En ce qui concerne les jeunes, elle favorise une prise de conscience des difficultés d'accès ou de maintien dans l'emploi à tout âge et encourage ainsi à se préoccuper des possibilités futures d'insertion lors un choix d'orientation. Elle leur permet d'identifier des lieux ressources et des structures susceptibles de les aider à s'intégrer sur le marché du travail. De plus, elle  les familiarise aux techniques de recherche d'emploi  et leur donne accès à une palette d’outils pour améliorer leur connaissance du marché du travail.

 

Pour tous les publics, elle permet la dédramatisation des situations de réorientation souvent vécues comme un échec, notamment par les étudiants et les jeunes, en offrant une meilleure connaissance des différentes voies de formation (apprentissage, formation continue) et de validation ;  elle conduit à mettre en perspective réflexions à court terme et à long terme, gestion de ses compétences et anticipation professionnelle, améliorant la lisibilité du lien entre formation, emploi, insertion professionnelle. Enfin, elle facilite les transitions dans la vie des individus en favorisant des stratégies davantage en prise sur le monde économique et tenant compte des choix de vie.

 

Ainsi, plus généralement, une des idées force sous-jacente aux "Cités des métiers" est d'éviter le saucissonnage des différentes situations de pilotage de sa vie professionnelle.
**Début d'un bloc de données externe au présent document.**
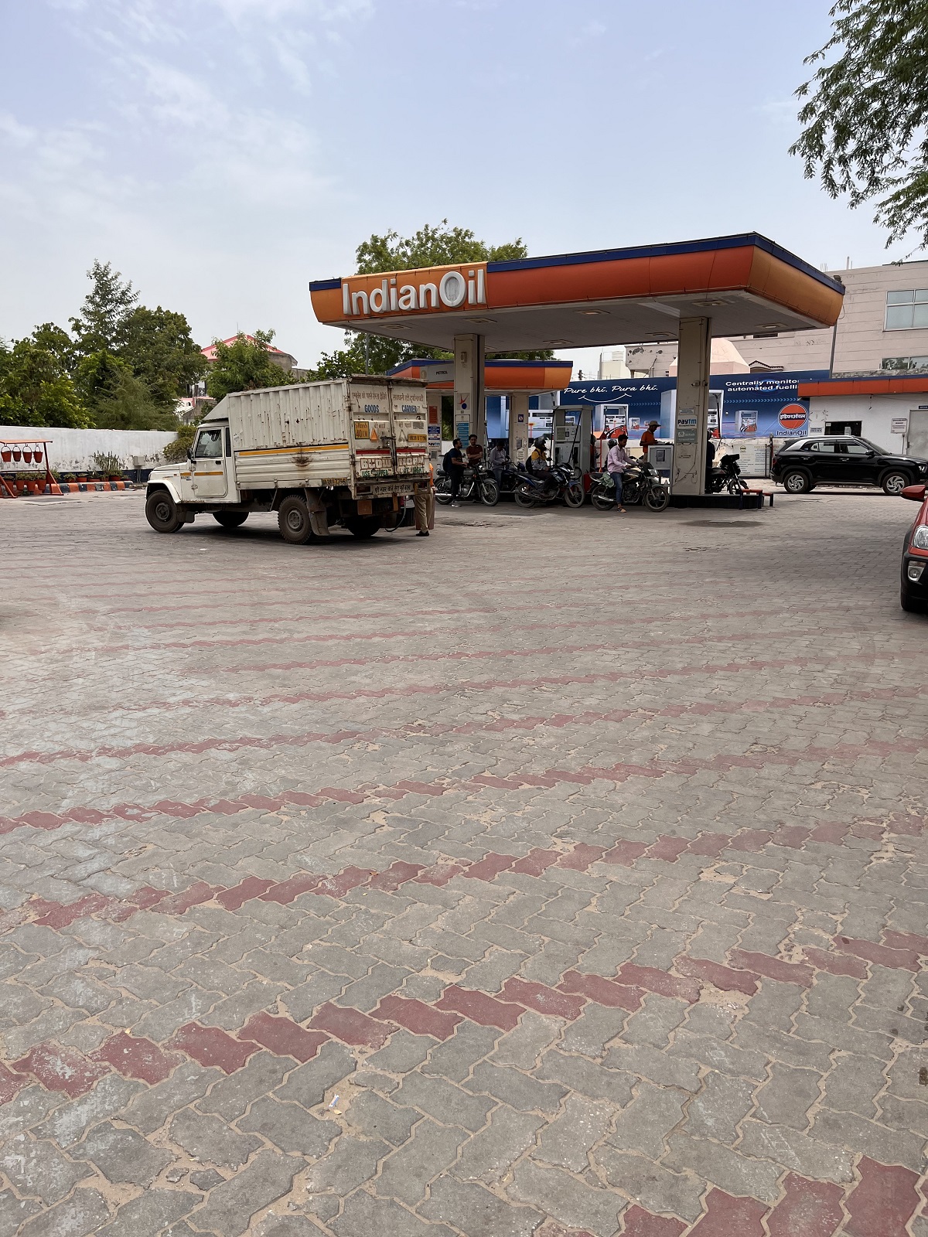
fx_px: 929
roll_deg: +0.4
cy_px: 618
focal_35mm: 26
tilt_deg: -9.6
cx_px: 464
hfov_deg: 53.1
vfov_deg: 67.3
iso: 50
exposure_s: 1/3521
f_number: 1.6
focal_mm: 5.1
Du point de vue des promoteurs d'un tel concept, 13 ans après, on peut regretter de ne voir ce concept que sur quelques territoires. En tant que citoyens, on peut juste regretter le caractère inéquitable du résultat. Paradoxalement, bien qu’elle ajoute un élément de complexité à un pilotage qui l’était déjà, l’émergence des MDE semble aujourd’hui renforcer l’attrait pour le concept de CDM. N’est-ce pas finalement parce que le concept donne de la cohérence à des politiques qui ont du mal à se coordonner ?

 

Dans les CDM depuis de nombreuses années, on a développé une ingénierie spécifique de l’orientation, respectueuse de l’autonomie de la personne et s’appuyant sur sa participation active au processus d’orientation. La recrudescence d’intérêt pour ce concept aujourd’hui ne tiendrait-elle pas au fait qu’il se positionne dans un juste milieu, apte à faire converger intérêt individuel et intérêt collectif,  à la fois résistant à la pression du marché du travail et à la recherche exclusive d’adéquation, et à la fois permettant à l’individu de replacer ses aspirations dans une démarche stratégique de gestion de sa vie personnelle et professionnelle ?

 

Encadré : critères de labellisation d’une cité des métiers :

 

Une Cité des métiers se définit comme un lieu ouvert en accès libre et gratuit à tous les publics, (jeunes scolarisés ou non, adultes actifs ou non), multi-partenaires et permettant toutes les modalités de consultation et d'information, à savoir des entretiens sans rendez-vous avec des conseillers, une documentation imprimée et en ligne ainsi qu’une offre d’ateliers, de forums et de journées thématiques. Elle doit traiter tous les aspects de la vie professionnelle, et tous les secteurs et être organisée sous forme de pôles de conseils centrés sur les questions des usagers.